Leave the Complex Work to Machines
Breaking down the task into sub-tasks was the easiest way to go about things, until artificial neural networks appeared. The basic principle remains the same: one neural network is taught to predict the next image, and another to identify the errors in the prediction and send corrections in the most compact form possible. So, what’s new? It doesn’t matter how complex the video encoding is, as it is the neural network that is responsible for processing it. All we have to do is signify that we want it to get the best image at 1 Mb/s, and it will try to learn how to do so.
Trust the Neural Network
Théo Ladune details the technical choices he made: “When designing my encoder, I tried to constrain it as little as possible. For a researcher, there is a strong temptation—even when working with a neural network—to base the architecture on the traditional method of image subtraction, i.e. prediction. After all, it is a tried-and-tested method. But I decided to give the network an unmixed image with its prediction and allowed the algorithm to develop its own compression method. I also chose to have it learn pieces of the sequence, i.e. groups of several images, whereas others preferred to feed their network image by image. I took the gamble of relying on the neural network, building architectures to help it learn while giving it as much freedom as possible.”
Is a Neural Standard Just Around the Corner?

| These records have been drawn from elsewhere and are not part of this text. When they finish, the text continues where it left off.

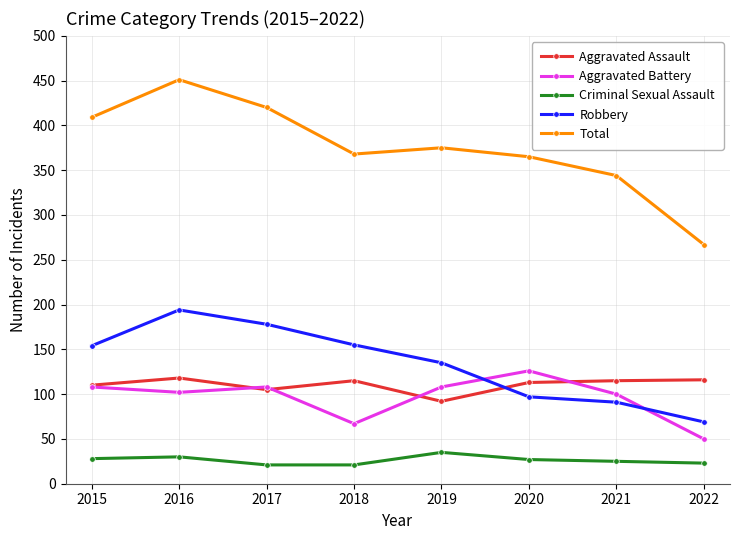

What is the difference between the highest and lowest values at 2015?

381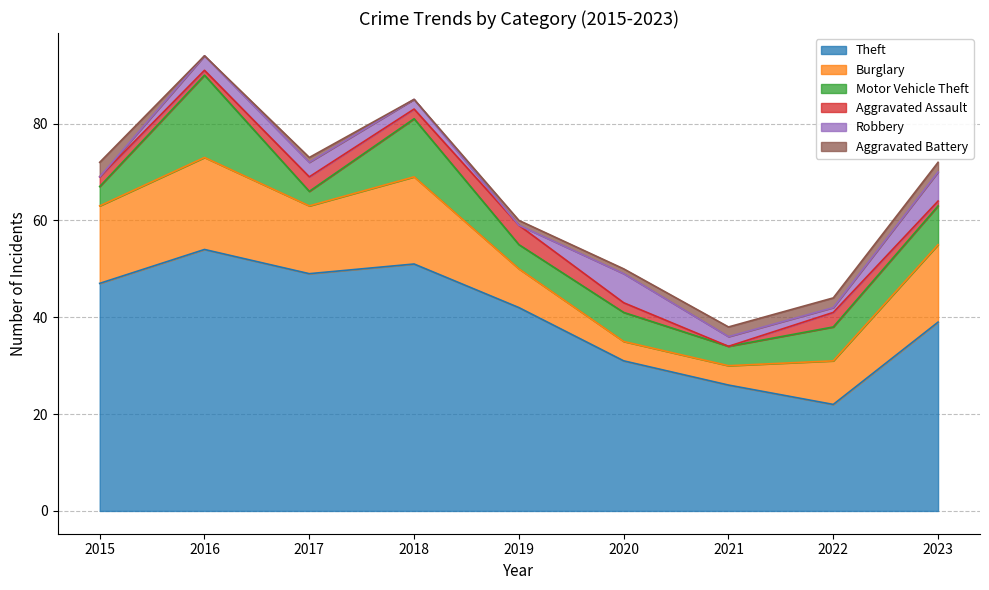

Reading left to right, list all the values displayed in this chart.

Theft: 47	54	49	51	42	31	26	22	39
Burglary: 16	19	14	18	8	4	4	9	16
Motor Vehicle Theft: 4	17	3	12	5	6	4	7	8
Aggravated Assault: 2	1	3	2	4	2	0	3	1
Robbery: 0	3	3	2	0	6	2	1	6
Aggravated Battery: 3	0	1	0	1	1	2	2	2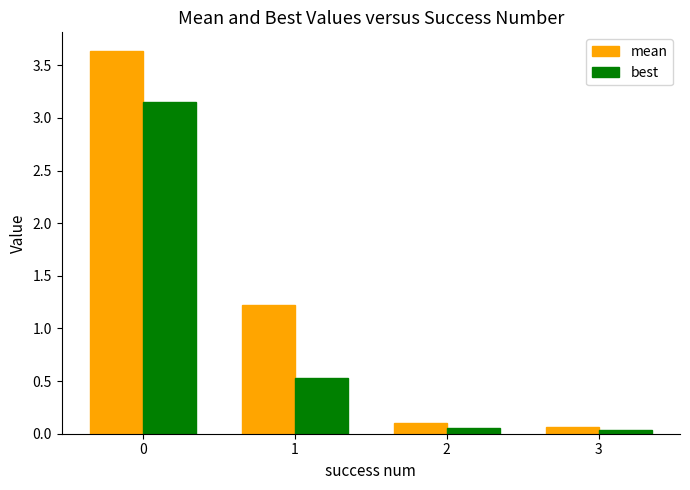

Read the best value at 1.

0.5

Video standards have existed since the early 1990s and run in ten-year cycles. Industry manufacturers want to achieve interoperability to provide a guaranteed technical channel from the content broadcaster to the user’s television via the network that the data travels through. With each new standard comes new content (HD, 4K and so on), as well as new constraints. Where does a neural encoder fit into this paradigm? As Théo Ladune’s supervisor at Orange, Pierrick Philippe, explains: “It is important to note that before 2017, a neural network was not yet able to perform fixed image compression. This is a fledgling field! Today, Théo’s video encoder is slightly below the MPEG HEVC standard published in 2013. At this rate, it is safe to predict that within a few years neural coders will exceed today’s latest standards. We are at a crossroads, and one thing is certain: every player in this field is paying attention. Will the next standard be traditional, neural or mixed? It is impossible to say at the moment, and that is why work such as Théo’s is so impressive.”